According to the White House budget proposal, the office would receive $24 million in fiscal year 2018. It received $388 million in federal funding for fiscal year 2017.
The cuts would eliminate funding for the High Intensity Drug Trafficking and Drug-Free Communities programs, which received $254 million and $100 million, respectively in FY 2017.
Today, Portman and U.S. Rep. Sander Levin, D-Michigan, the other co-author of the Drug-Free Communities Act signed into law in 1997, sent a letter to the Office of Management and Budget Director Mick Mulvaney expressing concerns on the proposal to the proposal to cut all funding to program they helped to create.
“The Drug-Free Communities program is a proven, evidence-based, and accountable program that reduces substance abuse among youths,” according to the Portman and Levin letter. “The opioid epidemic is a serious problem that affects millions of young people and their families.

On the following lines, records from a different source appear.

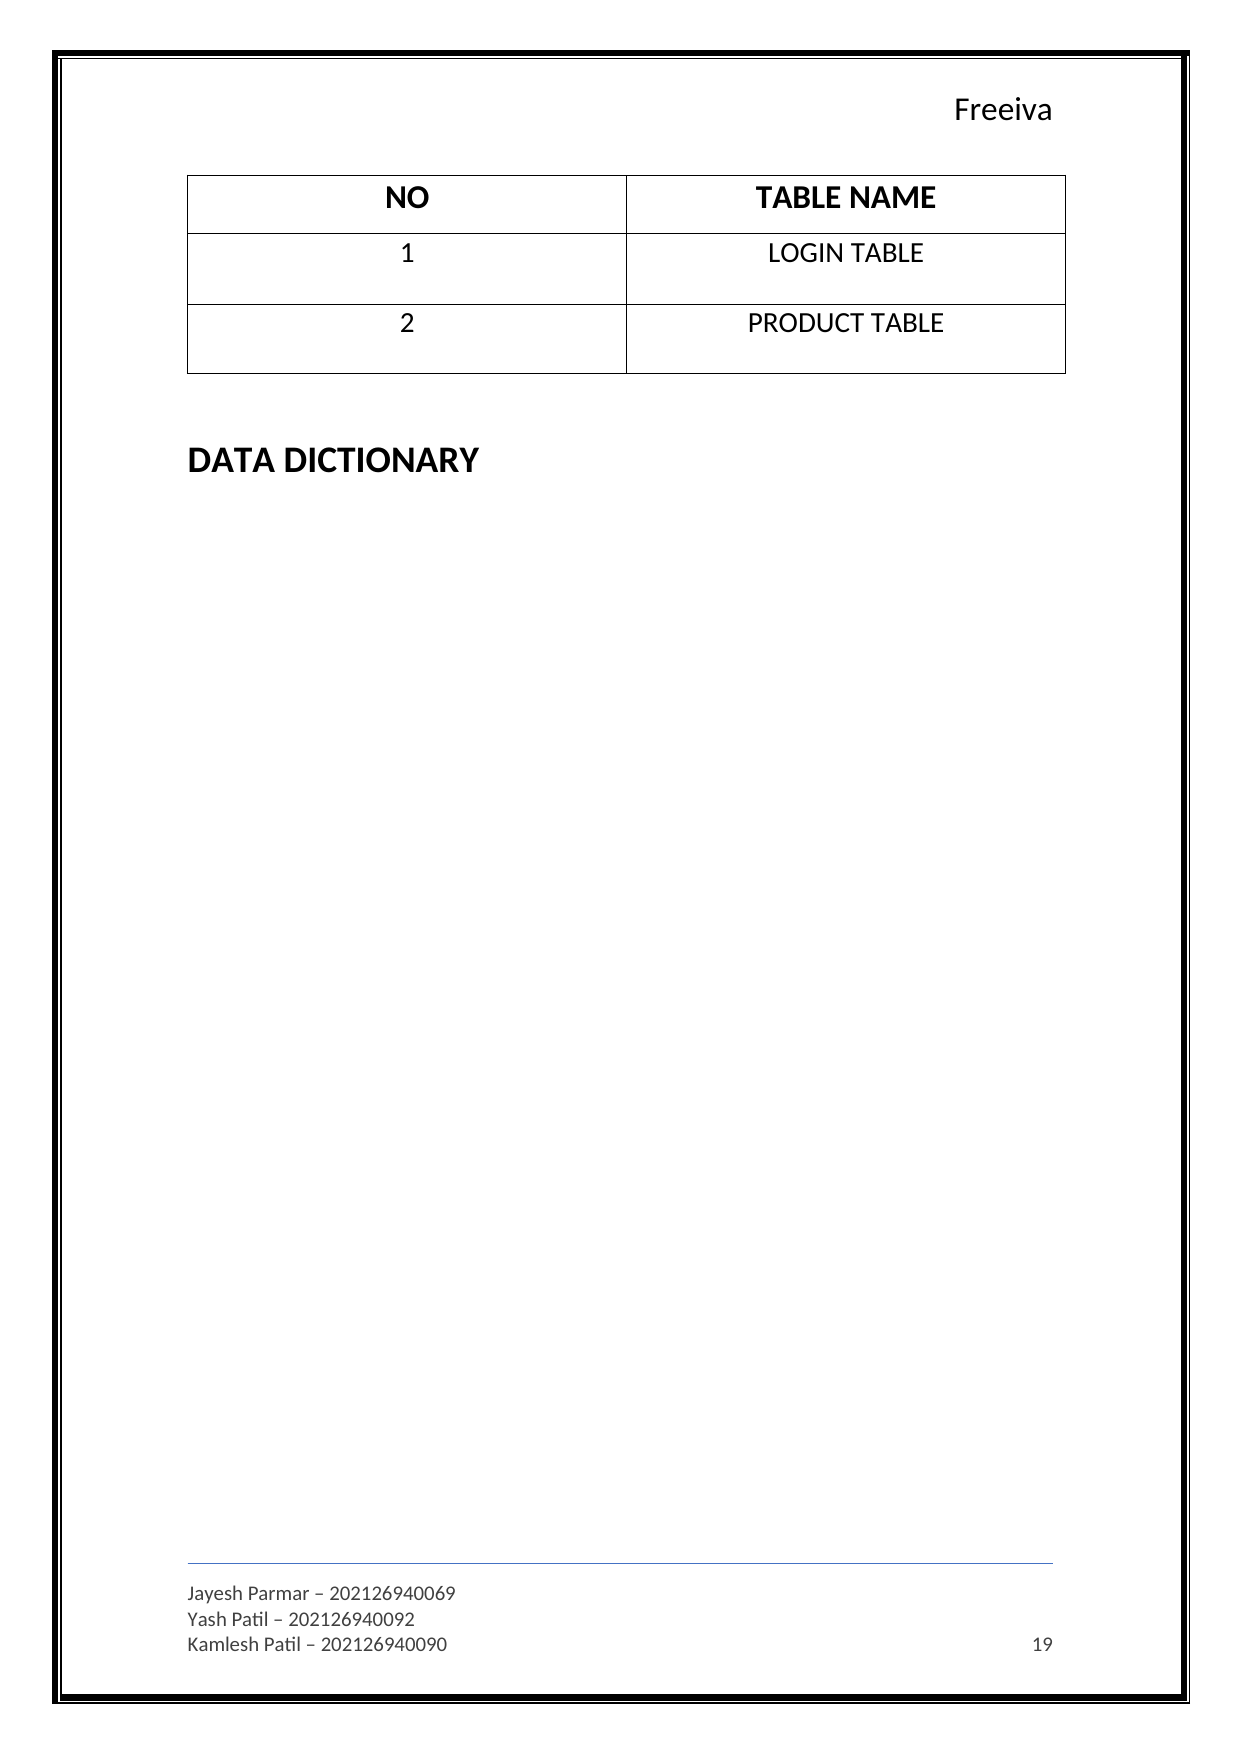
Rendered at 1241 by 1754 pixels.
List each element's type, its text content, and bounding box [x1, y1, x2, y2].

table_cell LOGIN TABLE [627, 234, 1065, 303]
table_cell 1 [188, 234, 626, 303]
table_header NO [188, 176, 626, 233]
text DATA DICTIONARY [187, 436, 1053, 482]
table_cell 2 [188, 305, 626, 373]
table_cell PRODUCT TABLE [627, 305, 1065, 373]
table_header TABLE NAME [627, 176, 1065, 233]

We urge you to put their interest first, and fully fund the program for (fiscal year) 2018.”
The Portman-Levin letter also outlines that Drug-Free Communities program worked to reduce substance abuse in youths in more than 600 communities nationwide, and provided support to 10.7 million middle and high school students since its inception.
Portman has been a legislative champion on combating the opioid epidemic in Ohio and the country.
He authored the Comprehensive Addiction and Recovery Act (CARA) that passed nearly unanimously (two senators and five congressmen voted ‘no’) and was signed into law by President Barack Obama in July 2016.
The Cincinnati senator also introduced the Synthetics Trafficking & Overdose Prevention Act, which is designed to help stop synthetic drugs like fentanyl and carfentanil from being shipped through our borders, and the Prescription Drug Monitoring Act, which would require the use of prescription drug monitoring programs in all states that received certain federal funding to combat opioid abuse.